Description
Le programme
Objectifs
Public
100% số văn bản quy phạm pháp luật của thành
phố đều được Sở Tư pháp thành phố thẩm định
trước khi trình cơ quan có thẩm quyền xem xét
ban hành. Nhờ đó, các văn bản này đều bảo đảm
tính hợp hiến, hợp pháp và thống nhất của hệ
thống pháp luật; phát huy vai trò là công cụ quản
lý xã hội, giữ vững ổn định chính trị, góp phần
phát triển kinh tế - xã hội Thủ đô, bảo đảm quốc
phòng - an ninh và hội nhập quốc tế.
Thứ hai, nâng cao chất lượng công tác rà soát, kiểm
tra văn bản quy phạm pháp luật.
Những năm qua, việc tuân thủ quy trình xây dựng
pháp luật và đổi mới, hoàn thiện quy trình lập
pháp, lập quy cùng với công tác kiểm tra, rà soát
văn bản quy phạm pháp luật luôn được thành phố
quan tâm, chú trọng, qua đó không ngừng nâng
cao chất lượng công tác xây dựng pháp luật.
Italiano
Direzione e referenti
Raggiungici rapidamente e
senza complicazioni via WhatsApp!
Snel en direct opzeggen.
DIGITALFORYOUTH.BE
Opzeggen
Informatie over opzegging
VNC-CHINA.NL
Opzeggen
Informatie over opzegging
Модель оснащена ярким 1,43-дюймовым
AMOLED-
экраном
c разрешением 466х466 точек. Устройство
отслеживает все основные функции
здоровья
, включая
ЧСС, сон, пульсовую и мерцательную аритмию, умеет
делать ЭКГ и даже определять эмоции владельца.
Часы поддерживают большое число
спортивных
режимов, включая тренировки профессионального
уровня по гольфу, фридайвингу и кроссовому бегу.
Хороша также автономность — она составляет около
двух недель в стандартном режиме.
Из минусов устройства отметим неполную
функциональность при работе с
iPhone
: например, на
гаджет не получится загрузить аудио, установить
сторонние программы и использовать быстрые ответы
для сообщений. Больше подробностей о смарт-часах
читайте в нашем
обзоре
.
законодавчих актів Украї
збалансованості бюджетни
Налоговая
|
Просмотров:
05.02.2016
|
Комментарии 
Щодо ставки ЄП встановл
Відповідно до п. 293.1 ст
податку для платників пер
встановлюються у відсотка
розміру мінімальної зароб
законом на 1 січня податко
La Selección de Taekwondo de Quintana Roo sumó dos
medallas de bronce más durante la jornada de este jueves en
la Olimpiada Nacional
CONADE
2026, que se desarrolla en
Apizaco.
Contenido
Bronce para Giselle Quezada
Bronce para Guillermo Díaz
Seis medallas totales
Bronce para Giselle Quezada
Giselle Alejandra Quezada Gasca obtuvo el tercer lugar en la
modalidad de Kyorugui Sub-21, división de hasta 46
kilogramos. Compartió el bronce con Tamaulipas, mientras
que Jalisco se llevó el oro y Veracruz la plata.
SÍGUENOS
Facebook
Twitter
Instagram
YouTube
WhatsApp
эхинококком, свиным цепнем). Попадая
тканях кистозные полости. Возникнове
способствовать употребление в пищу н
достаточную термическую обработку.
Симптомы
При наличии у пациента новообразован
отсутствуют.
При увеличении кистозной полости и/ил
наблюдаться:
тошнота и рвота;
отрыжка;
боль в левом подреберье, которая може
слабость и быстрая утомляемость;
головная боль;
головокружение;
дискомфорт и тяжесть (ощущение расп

● **What the task requires**
Every line containing the word "chất" must be copied from the material above.

● **Response below**
Thứ hai, nâng cao chất lượng công tác rà soát, kiểm
cao chất lượng công tác xây dựng pháp luật.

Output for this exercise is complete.